Fears businesses will be hit by a form of ‘stealth tax’ as part of improvement scheme in St Albans
PUBLISHED: 13:27 03 November 2016 | UPDATED: 13:27 03 November 2016
There are fears that businesses will be hit hard by a form of ‘stealth tax’ to help enhance St Albans city centre.
Paul Hargreaves, owner of Mail Boxes Etc (MBE) in Holywell Hill, has voiced concern about a plan to create a Business Improvement District (BID) in St Albans.
The district council has expressed its support for the scheme, which if voted through in a ballot closing next Thursday (10), could provide an extra £525,000 a year to make improvements.
Last month 530 businesses and organisations in the proposed designated BID area, including St Peter’s Street, High Street, Chequer Street, Holywell Hill and some side streets in the city centre, were posted ballot papers to decide if it should be set up in St Albans.
The area also takes in two shopping centres, The Maltings and Christopher Place, along with St Albans Cathedral and the council offices.
But Paul dismissed the scheme as a “stealth tax implemented in order to alleviate the cost of cleaning and maintaining a town centre, as more businesses on our high streets close and are converted into flats and houses.
“Councils across the country are having to find new ways to subsidise essential services. As a business in St Albans we already pay business rates and we are being asked to pay a [levy] for a BID.”
If the scheme is approved, businesses in the designated area will be hit with a levy of a proposed 1.8 per cent of their rateable value. Those with values of less than £10,000 will be exempt and will not be able to vote in the ballot.
However, Paul said: “As a retailer I cannot afford this.”
He explained that with business rates increasing next year, “we are already being asked for another five per cent, plus the 1.8 per cent increase based on our valuation for the BID.
“[The scheme] claims to be able to restore the great numbers of customers many traders enjoyed before current economic conditions, before the public had the ability to shop via the web and before out-of-town shopping with free parking.
“Many local businesses are under the impression that the BID is a voluntary tax. This is incorrect; it is a compulsory payment of 1.8 per cent of the business’s rateable value.”
Furthermore, he said, “it is only payable by city centre businesses, and not payable by supermarkets based out of town with free car parking spaces.
“Also, those based in Harpenden will not pay the tax and possibly gain the benefit of the BID.”
What infuriates Paul is that while millions of pounds are paid by local businesses in rates annually, “we get no waste collection, have no tourist information office and if we want a parking space, it will cost us £500 [to rent from the council]. We pay enough already and cannot afford to pay another tax.”
Paul also warned that the scheme had caused controversy after its introduction elsewhere in England, pointing to Rugby where questions have been raised about the transparency of its scheme.
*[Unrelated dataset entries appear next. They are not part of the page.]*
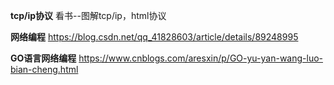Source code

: **tcp/ip协议**
看书--图解tcp/ip，html协议

**网络编程**
https://blog.csdn.net/qq_41828603/article/details/89248995

**GO语言网络编程**
https://www.cnblogs.com/aresxin/p/GO-yu-yan-wang-luo-bian-cheng.html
He said: “Rugby’s levy has increased to up to six per cent, so we are worried that 1.8 per cent is a starter figure in St Albans. In Rugby they have used the money to pay for street cleaning, CCTV and street rangers. These are essential services that should be paid for from council tax, so it’s quite worrying.”
What is more, small businesses such as his will have less of a say in the vote than those with larger premises, including the council and Marks & Spencer.
For the scheme to be successful, a straight majority is needed as well as a majority based on rateable values.
Paul said: “The vote is based on the rateable value, so the council toilets have a bigger vote than me – as all the council buildings have a vote, along with M&S.”